NOTE: TO FULLY UNDERSTAND THIS LECTURE YOU WILL NEED TO KNOW HTML AND CSS, YOU WILL ALSO NEED TO KNOW THE PIPE OPERATOR IN R (%>%). COME BACK TO THIS LECTURE AFTER REVIEWING THAT MATERIAL
Web Scraping in general is almost always going to be unique to your personal use case, this is because every website is different, updates occur, and things can change. To fully understand webscraping in R, you'll need to understand HTML and CSS in order to know what you are trying to grab off the website.
If you don't know HTML or CSS, you may be able to use an auto-web-scrape tool, like import.io. Check it out, it will auto scrape and create a csv file for you.
Below is a simple example of using rvest, but the best way to see a good demo of rvest is through the built-in demos by using:
demo(package='rvest')
Now if you are familiar with HTML and CSS a very useful library is rvest. Below we will go over a simple example from RStudio:
# Will also install dependencies
install.packages('rvest')
Imagine we’d like to scrape some information about The Lego Movie from IMDB. We start by downloading and parsing the file with html():
library(rvest)
lego_movie <- read_html("http://www.imdb.com/title/tt1490017/")

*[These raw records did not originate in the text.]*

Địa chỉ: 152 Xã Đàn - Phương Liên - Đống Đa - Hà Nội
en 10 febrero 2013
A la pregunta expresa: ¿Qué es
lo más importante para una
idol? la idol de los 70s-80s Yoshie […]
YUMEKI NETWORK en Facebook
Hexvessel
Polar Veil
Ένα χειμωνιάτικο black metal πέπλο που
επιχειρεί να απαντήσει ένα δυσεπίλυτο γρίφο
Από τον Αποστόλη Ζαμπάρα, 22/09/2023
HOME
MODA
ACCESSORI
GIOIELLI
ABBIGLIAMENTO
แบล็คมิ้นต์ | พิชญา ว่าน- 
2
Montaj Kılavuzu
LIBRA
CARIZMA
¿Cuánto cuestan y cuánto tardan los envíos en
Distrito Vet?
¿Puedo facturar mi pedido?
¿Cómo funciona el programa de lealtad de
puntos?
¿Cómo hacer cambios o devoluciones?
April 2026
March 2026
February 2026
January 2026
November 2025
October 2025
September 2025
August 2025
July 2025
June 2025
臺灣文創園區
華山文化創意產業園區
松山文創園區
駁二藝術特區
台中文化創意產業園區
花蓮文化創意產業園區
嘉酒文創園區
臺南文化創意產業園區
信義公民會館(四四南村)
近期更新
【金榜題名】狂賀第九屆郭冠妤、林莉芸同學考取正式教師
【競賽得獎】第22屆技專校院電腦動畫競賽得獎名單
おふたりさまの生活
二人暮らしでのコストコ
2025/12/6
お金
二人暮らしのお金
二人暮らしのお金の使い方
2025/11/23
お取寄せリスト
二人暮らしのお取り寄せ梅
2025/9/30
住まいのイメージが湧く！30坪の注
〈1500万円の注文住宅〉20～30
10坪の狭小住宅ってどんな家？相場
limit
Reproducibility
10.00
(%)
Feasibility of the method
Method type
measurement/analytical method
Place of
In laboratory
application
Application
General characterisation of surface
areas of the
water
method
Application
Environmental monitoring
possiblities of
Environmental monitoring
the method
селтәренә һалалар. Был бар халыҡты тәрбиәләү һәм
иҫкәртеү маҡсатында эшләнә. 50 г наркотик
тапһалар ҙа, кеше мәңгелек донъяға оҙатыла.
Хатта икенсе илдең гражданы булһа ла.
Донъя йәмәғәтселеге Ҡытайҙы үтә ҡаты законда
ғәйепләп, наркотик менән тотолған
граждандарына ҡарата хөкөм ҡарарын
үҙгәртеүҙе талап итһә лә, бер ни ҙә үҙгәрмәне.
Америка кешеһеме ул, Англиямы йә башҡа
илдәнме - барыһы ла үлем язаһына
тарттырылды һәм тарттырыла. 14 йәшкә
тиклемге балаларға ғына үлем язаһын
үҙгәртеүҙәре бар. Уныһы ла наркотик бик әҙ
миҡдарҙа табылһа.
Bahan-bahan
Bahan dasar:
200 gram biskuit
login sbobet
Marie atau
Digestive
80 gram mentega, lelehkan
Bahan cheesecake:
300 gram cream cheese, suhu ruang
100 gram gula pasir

To extract the rating, we start with SelectorGadget to figure out which css selector matches the data we want: strong span. (If you haven’t heard of selectorgadget, make sure to read "SelectorGadget" – it’s the easiest way to determine which selector extracts the data that you’re interested in.) We use html_node() to find the first node that matches that selector, extract its contents with html_text(), and convert it to numeric with as.numeric():
lego_movie %>%
html_node("strong span") %>%
html_text() %>%
as.numeric()
We use a similar process to extract the cast, using html_nodes() to find all nodes that match the selector:
lego_movie %>%
html_nodes("#titleCast .itemprop span") %>%
html_text()
The titles and authors of recent message board postings are stored in a the third table on the page. We can use html_node() and [[ ]] to find it, then coerce it to a data frame with html_table():
lego_movie %>%
html_nodes("table") %>%
.[[3]] %>%
html_table()
Alright, hopefully this lecture gives you some good resources and ideas in case you want to webscrape with R in the future!